Senator Kit Bond: Scrap New START

From The Wall Street Journal and The Heritage Foundation:

November 23, 2010, 2:14 PM ET.Kit Bond: Scrap New START.Text By Jonathan Weisman

Sen. Kit Bond (R., Mo.), vice chairman of the Senate Select Committee on Intelligence, said the Obama White House should scrap its new nuclear arms control treaty with Russia and push Moscow to reinstate the expired Strategic Arms Reduction Treaty.





Sen. Kit Bond (R., Mo.) (AP Photo/Kelley McCall)Republicans, stung by the charge that their opposition to President Barack Obama’s New START accord is purely political, are more aggressively attacking the treaty on substance. Mr. Bond, who is retiring this year, is leading the charge, and while other senior Republicans have merely suggested a delay in a ratification vote, the Missouri senator said in an interview that the New START is a bad deal.

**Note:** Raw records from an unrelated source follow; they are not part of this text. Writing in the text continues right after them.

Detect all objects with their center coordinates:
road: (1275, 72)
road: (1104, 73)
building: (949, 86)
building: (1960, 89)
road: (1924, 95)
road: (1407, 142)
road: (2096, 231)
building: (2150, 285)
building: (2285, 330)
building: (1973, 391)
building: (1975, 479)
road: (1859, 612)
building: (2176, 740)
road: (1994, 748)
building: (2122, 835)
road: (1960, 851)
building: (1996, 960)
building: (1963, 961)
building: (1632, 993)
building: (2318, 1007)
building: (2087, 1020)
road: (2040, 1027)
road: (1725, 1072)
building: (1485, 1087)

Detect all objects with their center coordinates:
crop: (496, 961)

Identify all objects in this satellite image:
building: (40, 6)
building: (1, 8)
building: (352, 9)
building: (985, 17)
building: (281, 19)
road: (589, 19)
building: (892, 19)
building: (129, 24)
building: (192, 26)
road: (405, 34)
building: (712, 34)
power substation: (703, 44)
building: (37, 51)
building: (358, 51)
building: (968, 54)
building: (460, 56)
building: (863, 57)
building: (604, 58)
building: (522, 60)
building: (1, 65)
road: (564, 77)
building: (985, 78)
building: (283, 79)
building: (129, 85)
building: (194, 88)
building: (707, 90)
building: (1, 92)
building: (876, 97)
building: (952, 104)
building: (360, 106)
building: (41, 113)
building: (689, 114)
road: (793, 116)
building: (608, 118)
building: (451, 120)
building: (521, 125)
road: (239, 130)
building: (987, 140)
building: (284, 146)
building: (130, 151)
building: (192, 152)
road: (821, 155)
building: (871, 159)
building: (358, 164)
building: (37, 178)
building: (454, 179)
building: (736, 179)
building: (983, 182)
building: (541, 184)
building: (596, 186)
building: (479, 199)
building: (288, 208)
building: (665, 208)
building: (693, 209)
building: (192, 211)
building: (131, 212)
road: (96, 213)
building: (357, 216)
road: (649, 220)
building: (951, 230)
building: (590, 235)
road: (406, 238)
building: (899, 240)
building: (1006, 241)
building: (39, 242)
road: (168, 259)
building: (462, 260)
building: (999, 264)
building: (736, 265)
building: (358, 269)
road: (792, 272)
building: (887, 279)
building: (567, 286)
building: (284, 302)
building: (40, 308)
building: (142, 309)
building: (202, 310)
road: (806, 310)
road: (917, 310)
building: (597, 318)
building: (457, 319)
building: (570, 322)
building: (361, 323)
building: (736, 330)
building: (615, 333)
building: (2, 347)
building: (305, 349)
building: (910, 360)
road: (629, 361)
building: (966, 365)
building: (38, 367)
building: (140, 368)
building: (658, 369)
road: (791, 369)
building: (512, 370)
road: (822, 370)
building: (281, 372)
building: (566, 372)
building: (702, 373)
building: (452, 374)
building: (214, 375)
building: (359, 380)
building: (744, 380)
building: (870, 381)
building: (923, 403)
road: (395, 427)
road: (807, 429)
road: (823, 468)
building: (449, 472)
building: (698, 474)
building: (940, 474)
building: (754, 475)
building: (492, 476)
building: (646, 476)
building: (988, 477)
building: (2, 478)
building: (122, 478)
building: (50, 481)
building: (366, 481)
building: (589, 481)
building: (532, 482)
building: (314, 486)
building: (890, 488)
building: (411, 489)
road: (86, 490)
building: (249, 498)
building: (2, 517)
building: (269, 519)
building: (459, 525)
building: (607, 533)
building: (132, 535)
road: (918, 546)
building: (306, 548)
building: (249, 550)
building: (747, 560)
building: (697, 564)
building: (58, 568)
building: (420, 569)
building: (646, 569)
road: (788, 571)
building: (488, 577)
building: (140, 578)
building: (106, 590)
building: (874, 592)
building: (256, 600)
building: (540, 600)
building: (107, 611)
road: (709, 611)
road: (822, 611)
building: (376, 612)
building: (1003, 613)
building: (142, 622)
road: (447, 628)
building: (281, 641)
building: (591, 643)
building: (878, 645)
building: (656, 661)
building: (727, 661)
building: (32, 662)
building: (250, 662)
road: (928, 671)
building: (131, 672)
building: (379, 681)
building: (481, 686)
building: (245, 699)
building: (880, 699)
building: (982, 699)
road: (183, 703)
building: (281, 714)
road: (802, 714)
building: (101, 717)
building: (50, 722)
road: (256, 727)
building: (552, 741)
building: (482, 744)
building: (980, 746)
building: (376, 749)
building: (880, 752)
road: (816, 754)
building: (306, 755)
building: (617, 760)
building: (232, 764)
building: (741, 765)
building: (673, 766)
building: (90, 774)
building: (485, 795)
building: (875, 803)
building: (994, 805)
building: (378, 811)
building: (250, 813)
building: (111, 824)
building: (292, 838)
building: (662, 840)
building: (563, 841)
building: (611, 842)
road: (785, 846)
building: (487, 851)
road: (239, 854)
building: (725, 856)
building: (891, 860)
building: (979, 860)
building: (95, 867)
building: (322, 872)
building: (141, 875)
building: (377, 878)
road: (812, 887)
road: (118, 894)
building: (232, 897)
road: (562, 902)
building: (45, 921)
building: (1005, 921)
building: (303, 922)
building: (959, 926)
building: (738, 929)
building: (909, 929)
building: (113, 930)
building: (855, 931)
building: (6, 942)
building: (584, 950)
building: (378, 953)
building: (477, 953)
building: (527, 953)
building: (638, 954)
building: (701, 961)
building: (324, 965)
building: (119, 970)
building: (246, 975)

First, he said, it forces the U.S. to cut its strategic nuclear forces to get to the cap of 1,550 deployed warheads, while Russia is allowed to build up its usable nuclear arsenal to that level.



Second, its verification measures are “much weaker” than the original START, signed by President George H.W. Bush in 1991 but which expired last December. That means the Russia could secretly build up its nuclear arsenal, then “break out” of the treaty in a rush of new nuclear warhead deployments.



“I’d like to see renewal of the first START,” he said. “The Obama administration fell for [the Kremlin’s] negotiating tactic of giving them a treaty that enabled them to do anything they wanted.”



Administration officials, U.S. military leaders and U.S. allies in the North Atlantic Treaty Organization have demanded ratification of the treaty this year, and they say the Bond critique is wrong. The treaty does allow for fewer inspections of U.S. and Russian nuclear facilities than the expired START, but with a cap of 1,550 deployed warheads and 700 warhead delivery systems, there would be about one-third fewer weapons to inspect in consolidated locations, military leaders say. Besides, right now there are no inspections at all and will be none unless and until New START is ratified.



Because of deterioration, the Russians may have fewer warheads to destroy, arms control experts say, but 1,550 warheads for each side is still enough to obliterate much of Earth.